▶ WHAT IS REQUIRED: Although the entries contain pictures, repeat only their words, exactly as written.

START DATA RECORDS

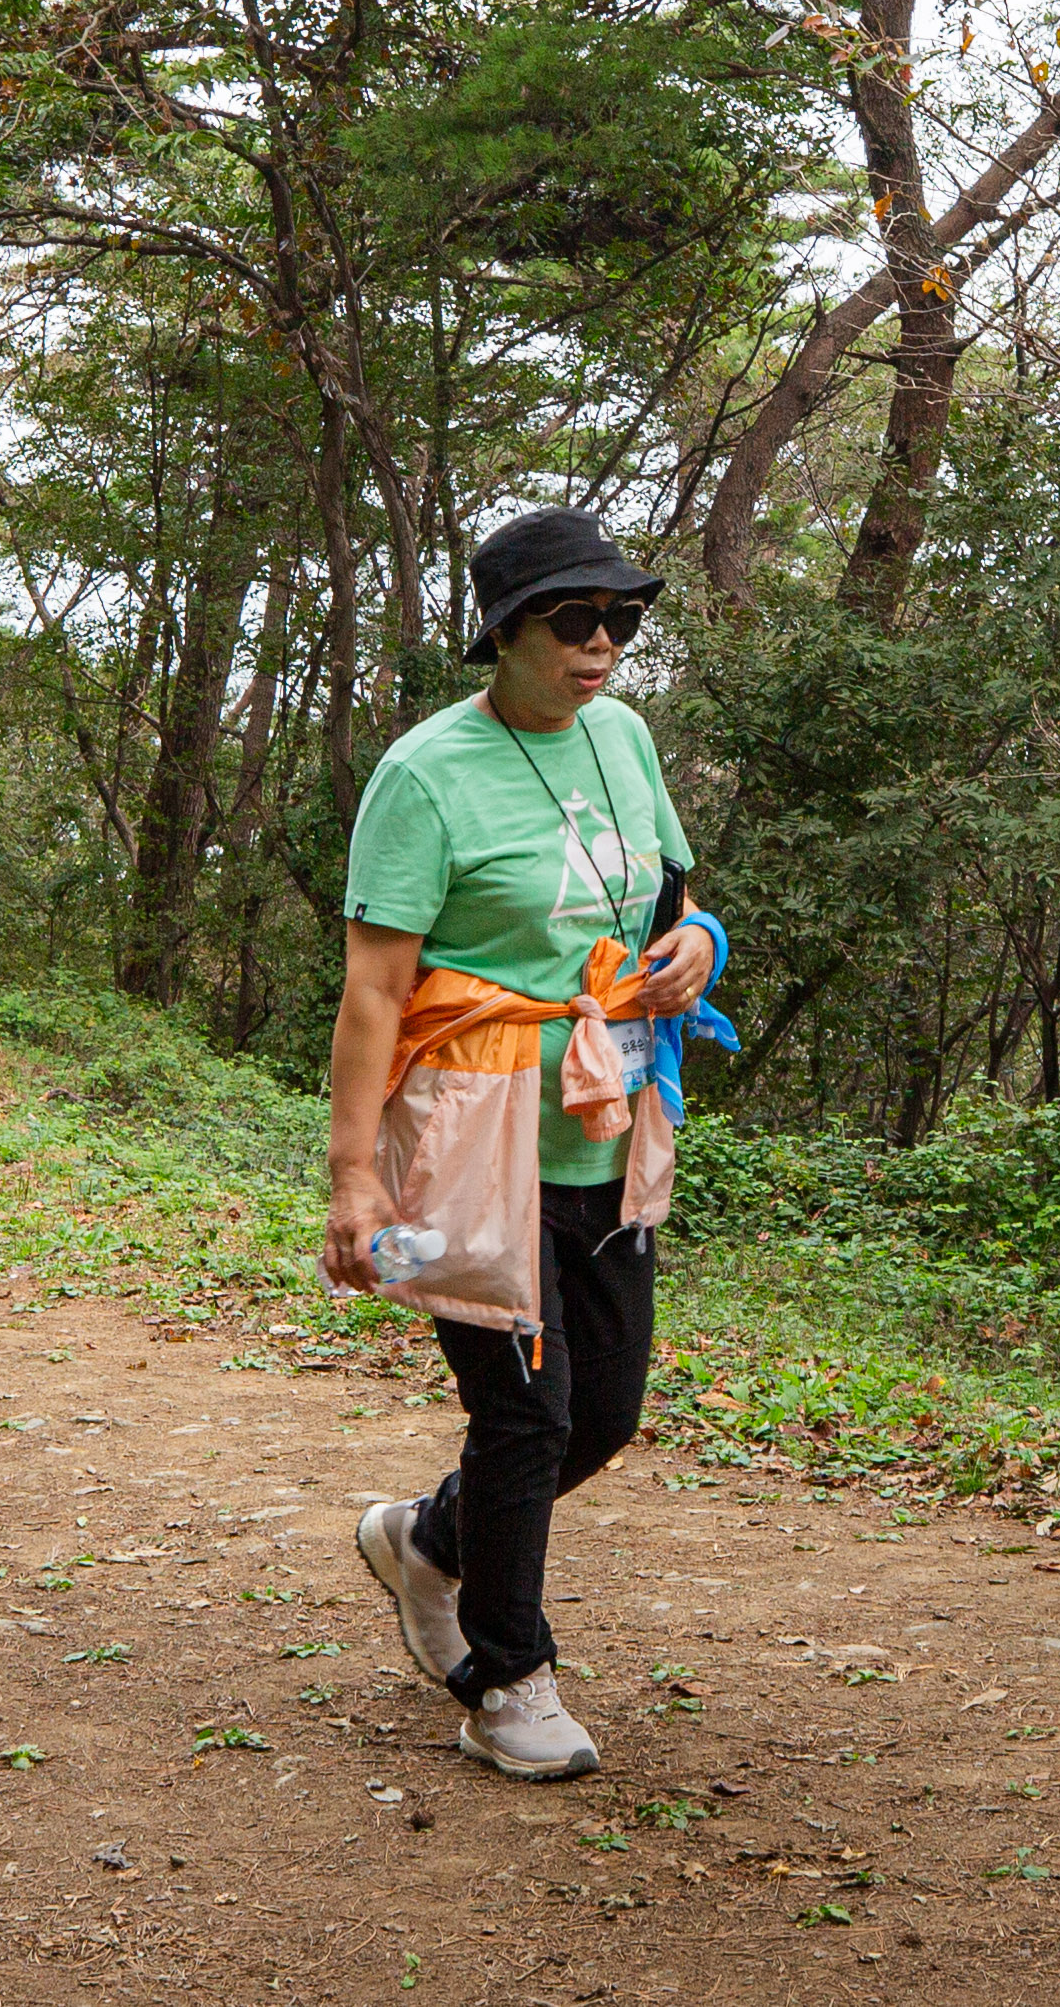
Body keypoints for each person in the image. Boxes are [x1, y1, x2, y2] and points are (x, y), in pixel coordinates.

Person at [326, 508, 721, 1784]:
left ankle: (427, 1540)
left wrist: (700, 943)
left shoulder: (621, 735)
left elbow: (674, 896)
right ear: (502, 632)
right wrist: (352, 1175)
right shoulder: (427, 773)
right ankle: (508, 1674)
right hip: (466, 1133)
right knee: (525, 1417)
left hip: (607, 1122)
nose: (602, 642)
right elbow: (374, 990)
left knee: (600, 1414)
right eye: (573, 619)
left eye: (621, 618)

END DATA RECORDS

▶ TASK ANSWER:
Body keypoints for each person in the image. Boxes are [x1, y1, x2, y2] and points are (x, y), in pixel coordinates.

Person at [326, 508, 721, 1784]:
left ankle: (427, 1540)
left wrist: (700, 943)
left shoulder: (621, 735)
left elbow: (674, 896)
right ear: (502, 632)
right wrist: (352, 1175)
right shoulder: (427, 773)
right ankle: (508, 1674)
right hip: (466, 1133)
right knee: (525, 1417)
left hip: (607, 1122)
nose: (602, 642)
right elbow: (374, 990)
left knee: (600, 1414)
right eye: (573, 619)
left eye: (621, 618)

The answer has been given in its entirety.